Exercise:
The records must be duplicated exactly, with every picture left out.

(Stored items)
+++++

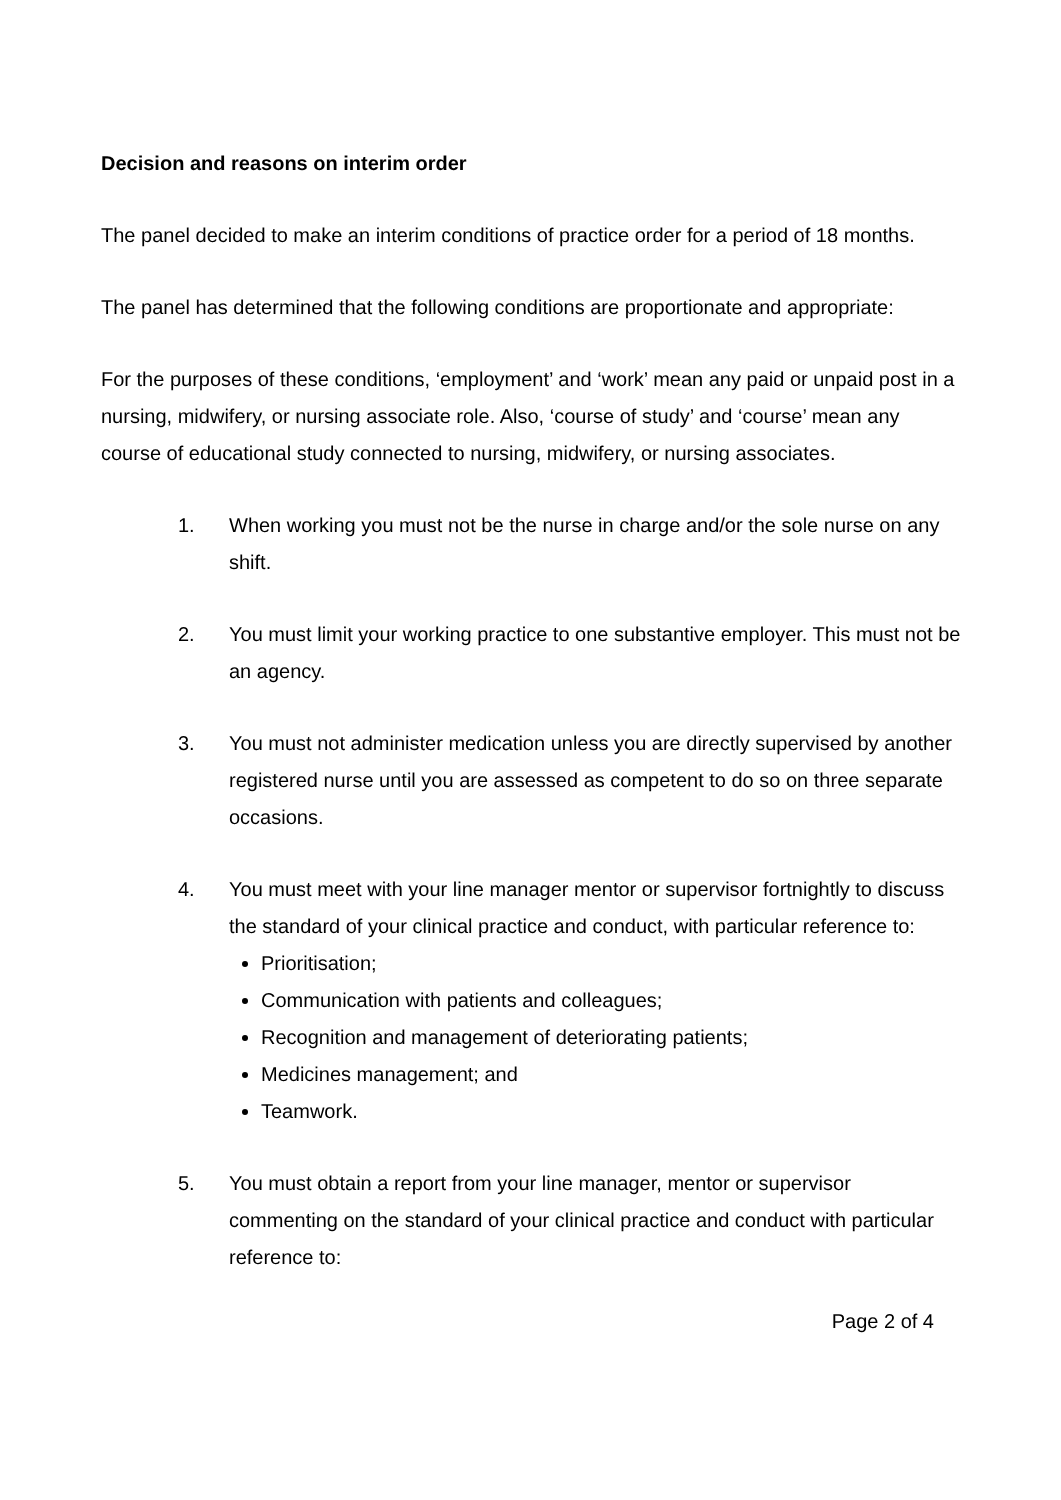Decision and reasons on interim order
The panel decided to make an interim conditions of practice order for a period of 18 months.
The panel has determined that the following conditions are proportionate and appropriate:
For the purposes of these conditions, ‘employment’ and ‘work’ mean any paid or unpaid post in a nursing, midwifery, or nursing associate role. Also, ‘course of study’ and ‘course’ mean any course of educational study connected to nursing, midwifery, or nursing associates.
1. When working you must not be the nurse in charge and/or the sole nurse on any shift.
2. You must limit your working practice to one substantive employer. This must not be an agency.
3. You must not administer medication unless you are directly supervised by another registered nurse until you are assessed as competent to do so on three separate occasions.
4. You must meet with your line manager mentor or supervisor fortnightly to discuss the standard of your clinical practice and conduct, with particular reference to:
Prioritisation;
Communication with patients and colleagues;
Recognition and management of deteriorating patients;
Medicines management; and
Teamwork.
5. You must obtain a report from your line manager, mentor or supervisor commenting on the standard of your clinical practice and conduct with particular reference to:
Page 2 of 4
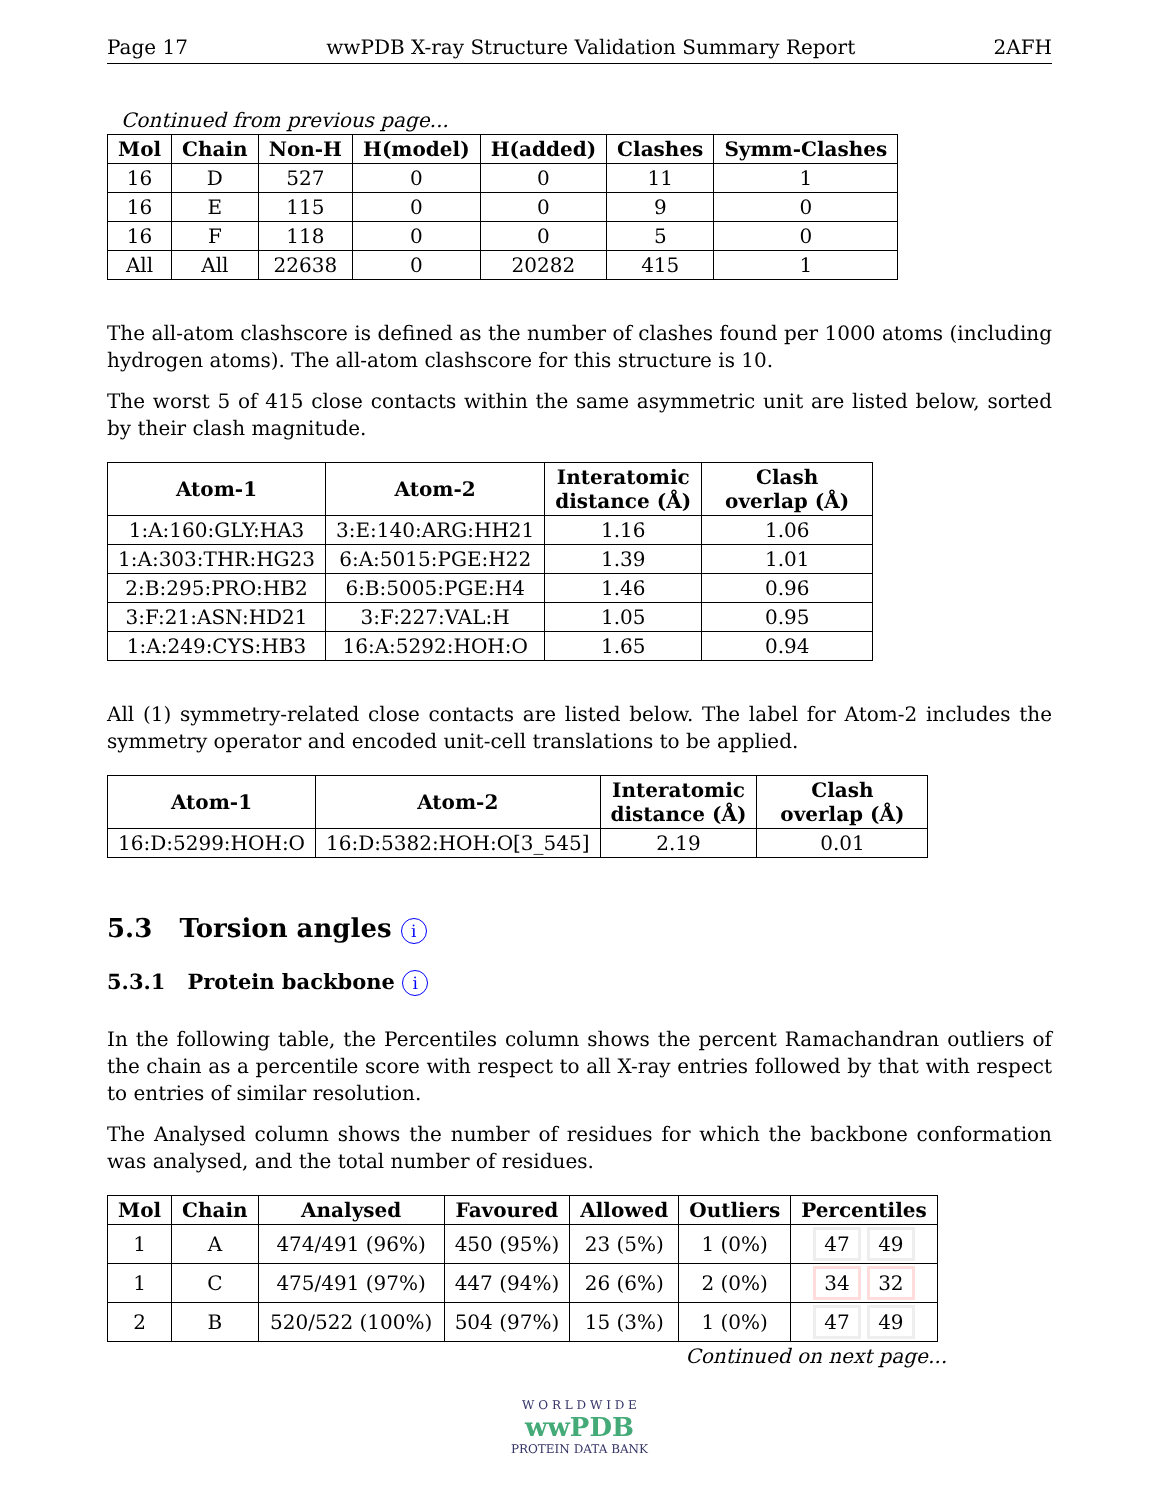Page 17 wwPDB X-ray Structure Validation Summary Report 2AFH
Continued from previous page...
| Mol | Chain | Non-H | H(model) | H(added) | Clashes | Symm-Clashes |
| --- | --- | --- | --- | --- | --- | --- |
| 16 | D | 527 | 0 | 0 | 11 | 1 |
| 16 | E | 115 | 0 | 0 | 9 | 0 |
| 16 | F | 118 | 0 | 0 | 5 | 0 |
| All | All | 22638 | 0 | 20282 | 415 | 1 |
The all-atom clashscore is defined as the number of clashes found per 1000 atoms (including hydrogen atoms). The all-atom clashscore for this structure is 10.
The worst 5 of 415 close contacts within the same asymmetric unit are listed below, sorted by their clash magnitude.
| Atom-1 | Atom-2 | Interatomic distance (Å) | Clash overlap (Å) |
| --- | --- | --- | --- |
| 1:A:160:GLY:HA3 | 3:E:140:ARG:HH21 | 1.16 | 1.06 |
| 1:A:303:THR:HG23 | 6:A:5015:PGE:H22 | 1.39 | 1.01 |
| 2:B:295:PRO:HB2 | 6:B:5005:PGE:H4 | 1.46 | 0.96 |
| 3:F:21:ASN:HD21 | 3:F:227:VAL:H | 1.05 | 0.95 |
| 1:A:249:CYS:HB3 | 16:A:5292:HOH:O | 1.65 | 0.94 |
All (1) symmetry-related close contacts are listed below. The label for Atom-2 includes the symmetry operator and encoded unit-cell translations to be applied.
| Atom-1 | Atom-2 | Interatomic distance (Å) | Clash overlap (Å) |
| --- | --- | --- | --- |
| 16:D:5299:HOH:O | 16:D:5382:HOH:O[3_545] | 2.19 | 0.01 |
5.3 Torsion angles i
5.3.1 Protein backbone i
In the following table, the Percentiles column shows the percent Ramachandran outliers of the chain as a percentile score with respect to all X-ray entries followed by that with respect to entries of similar resolution.
The Analysed column shows the number of residues for which the backbone conformation was analysed, and the total number of residues.
| Mol | Chain | Analysed | Favoured | Allowed | Outliers | Percentiles |
| --- | --- | --- | --- | --- | --- | --- |
| 1 | A | 474/491 (96%) | 450 (95%) | 23 (5%) | 1 (0%) | 47 49 |
| 1 | C | 475/491 (97%) | 447 (94%) | 26 (6%) | 2 (0%) | 34 32 |
| 2 | B | 520/522 (100%) | 504 (97%) | 15 (3%) | 1 (0%) | 47 49 |
Continued on next page...
W O R L D W I D E
wwPDB
PROTEIN DATA BANK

+++++

Expected output:
Decision and reasons on interim order
The panel decided to make an interim conditions of practice order for a period of 18 months.
The panel has determined that the following conditions are proportionate and appropriate:
For the purposes of these conditions, ‘employment’ and ‘work’ mean any paid or unpaid post in a nursing, midwifery, or nursing associate role. Also, ‘course of study’ and ‘course’ mean any course of educational study connected to nursing, midwifery, or nursing associates.
1. When working you must not be the nurse in charge and/or the sole nurse on any shift.
2. You must limit your working practice to one substantive employer. This must not be an agency.
3. You must not administer medication unless you are directly supervised by another registered nurse until you are assessed as competent to do so on three separate occasions.
4. You must meet with your line manager mentor or supervisor fortnightly to discuss the standard of your clinical practice and conduct, with particular reference to:
Prioritisation;
Communication with patients and colleagues;
Recognition and management of deteriorating patients;
Medicines management; and
Teamwork.
5. You must obtain a report from your line manager, mentor or supervisor commenting on the standard of your clinical practice and conduct with particular reference to:
Page 2 of 4
Page 17 wwPDB X-ray Structure Validation Summary Report 2AFH
Continued from previous page...
| Mol | Chain | Non-H | H(model) | H(added) | Clashes | Symm-Clashes |
| --- | --- | --- | --- | --- | --- | --- |
| 16 | D | 527 | 0 | 0 | 11 | 1 |
| 16 | E | 115 | 0 | 0 | 9 | 0 |
| 16 | F | 118 | 0 | 0 | 5 | 0 |
| All | All | 22638 | 0 | 20282 | 415 | 1 |
The all-atom clashscore is defined as the number of clashes found per 1000 atoms (including hydrogen atoms). The all-atom clashscore for this structure is 10.
The worst 5 of 415 close contacts within the same asymmetric unit are listed below, sorted by their clash magnitude.
| Atom-1 | Atom-2 | Interatomic distance (Å) | Clash overlap (Å) |
| --- | --- | --- | --- |
| 1:A:160:GLY:HA3 | 3:E:140:ARG:HH21 | 1.16 | 1.06 |
| 1:A:303:THR:HG23 | 6:A:5015:PGE:H22 | 1.39 | 1.01 |
| 2:B:295:PRO:HB2 | 6:B:5005:PGE:H4 | 1.46 | 0.96 |
| 3:F:21:ASN:HD21 | 3:F:227:VAL:H | 1.05 | 0.95 |
| 1:A:249:CYS:HB3 | 16:A:5292:HOH:O | 1.65 | 0.94 |
All (1) symmetry-related close contacts are listed below. The label for Atom-2 includes the symmetry operator and encoded unit-cell translations to be applied.
| Atom-1 | Atom-2 | Interatomic distance (Å) | Clash overlap (Å) |
| --- | --- | --- | --- |
| 16:D:5299:HOH:O | 16:D:5382:HOH:O[3_545] | 2.19 | 0.01 |
5.3 Torsion angles i
5.3.1 Protein backbone i
In the following table, the Percentiles column shows the percent Ramachandran outliers of the chain as a percentile score with respect to all X-ray entries followed by that with respect to entries of similar resolution.
The Analysed column shows the number of residues for which the backbone conformation was analysed, and the total number of residues.
| Mol | Chain | Analysed | Favoured | Allowed | Outliers | Percentiles |
| --- | --- | --- | --- | --- | --- | --- |
| 1 | A | 474/491 (96%) | 450 (95%) | 23 (5%) | 1 (0%) | 47 49 |
| 1 | C | 475/491 (97%) | 447 (94%) | 26 (6%) | 2 (0%) | 34 32 |
| 2 | B | 520/522 (100%) | 504 (97%) | 15 (3%) | 1 (0%) | 47 49 |
Continued on next page...
W O R L D W I D E
wwPDB
PROTEIN DATA BANK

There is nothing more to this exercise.